(Beginning of TASK INPUTS)

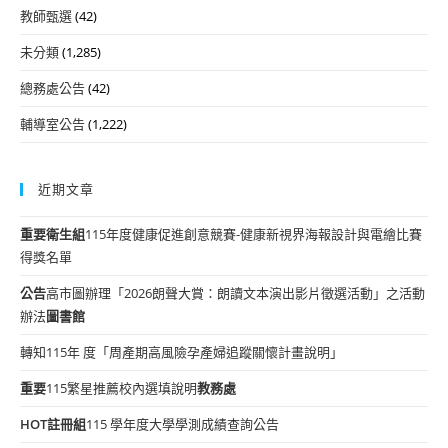
教師甄選
(42)
未分類
(1,285)
總務處公告
(42)
輔導室公告
(1,222)
近期文章
重要
衛生組
115年度健康促進創意競賽-健康新視界海報設計與電繪比賽
得獎名單
公告
高市圖辦理「2026朗聲大賞：朗讀文本演出影片徵選活動」之活動
辦法
圖書館
轉知115年 度「周產期高風險孕產婦追蹤關懷計畫說明」
重要
115繁星推薦校內選填說明
教務處
HOT
註冊組
115 學年度大學學測成績查詢公告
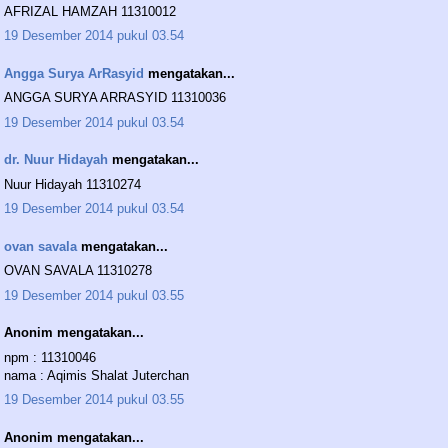
AFRIZAL HAMZAH 11310012
19 Desember 2014 pukul 03.54
Angga Surya ArRasyid
mengatakan...
ANGGA SURYA ARRASYID 11310036
19 Desember 2014 pukul 03.54
dr. Nuur Hidayah
mengatakan...
Nuur Hidayah 11310274
19 Desember 2014 pukul 03.54
ovan savala
mengatakan...
OVAN SAVALA 11310278
19 Desember 2014 pukul 03.55
Anonim mengatakan...
npm : 11310046
nama : Aqimis Shalat Juterchan
19 Desember 2014 pukul 03.55
Anonim mengatakan...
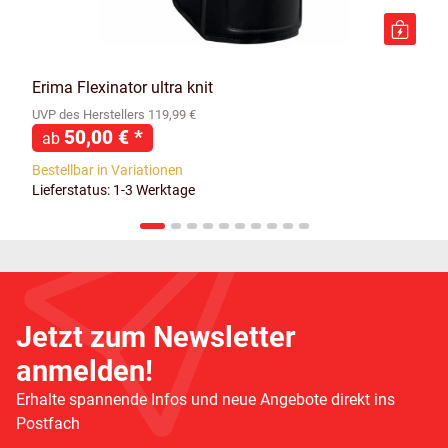
Erima Flexinator ultra knit
UVP des Herstellers 119,99 €
50,00 €
*
ab
Bestellbar in Variationen
Lieferstatus: 1-3 Werktage
Jetzt zum Newsletter
anmelden!
Erhalte spannende Infos und neue Angebote direkt ins
Postfach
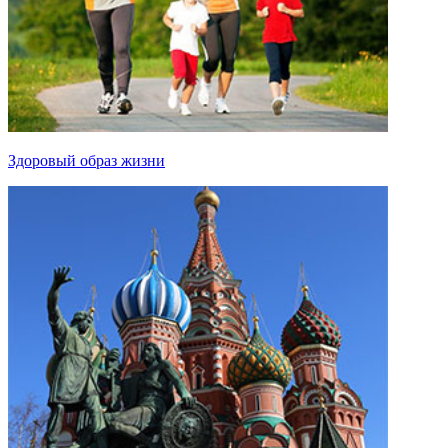
Здоровый образ жизни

(End of TASK INPUTS)

WHAT YOU ARE ASKED TO DO:
Your copy of the entries should be exact and free of pictures.

ANSWER BOX:
教師甄選
(42)
未分類
(1,285)
總務處公告
(42)
輔導室公告
(1,222)
近期文章
重要
衛生組
115年度健康促進創意競賽-健康新視界海報設計與電繪比賽
得獎名單
公告
高市圖辦理「2026朗聲大賞：朗讀文本演出影片徵選活動」之活動
辦法
圖書館
轉知115年 度「周產期高風險孕產婦追蹤關懷計畫說明」
重要
115繁星推薦校內選填說明
教務處
HOT
註冊組
115 學年度大學學測成績查詢公告
AFRIZAL HAMZAH 11310012
19 Desember 2014 pukul 03.54
Angga Surya ArRasyid
mengatakan...
ANGGA SURYA ARRASYID 11310036
19 Desember 2014 pukul 03.54
dr. Nuur Hidayah
mengatakan...
Nuur Hidayah 11310274
19 Desember 2014 pukul 03.54
ovan savala
mengatakan...
OVAN SAVALA 11310278
19 Desember 2014 pukul 03.55
Anonim mengatakan...
npm : 11310046
nama : Aqimis Shalat Juterchan
19 Desember 2014 pukul 03.55
Anonim mengatakan...
Erima Flexinator ultra knit
UVP des Herstellers 119,99 €
50,00 €
*
ab
Bestellbar in Variationen
Lieferstatus: 1-3 Werktage
Jetzt zum Newsletter
anmelden!
Erhalte spannende Infos und neue Angebote direkt ins
Postfach
Здоровый образ жизни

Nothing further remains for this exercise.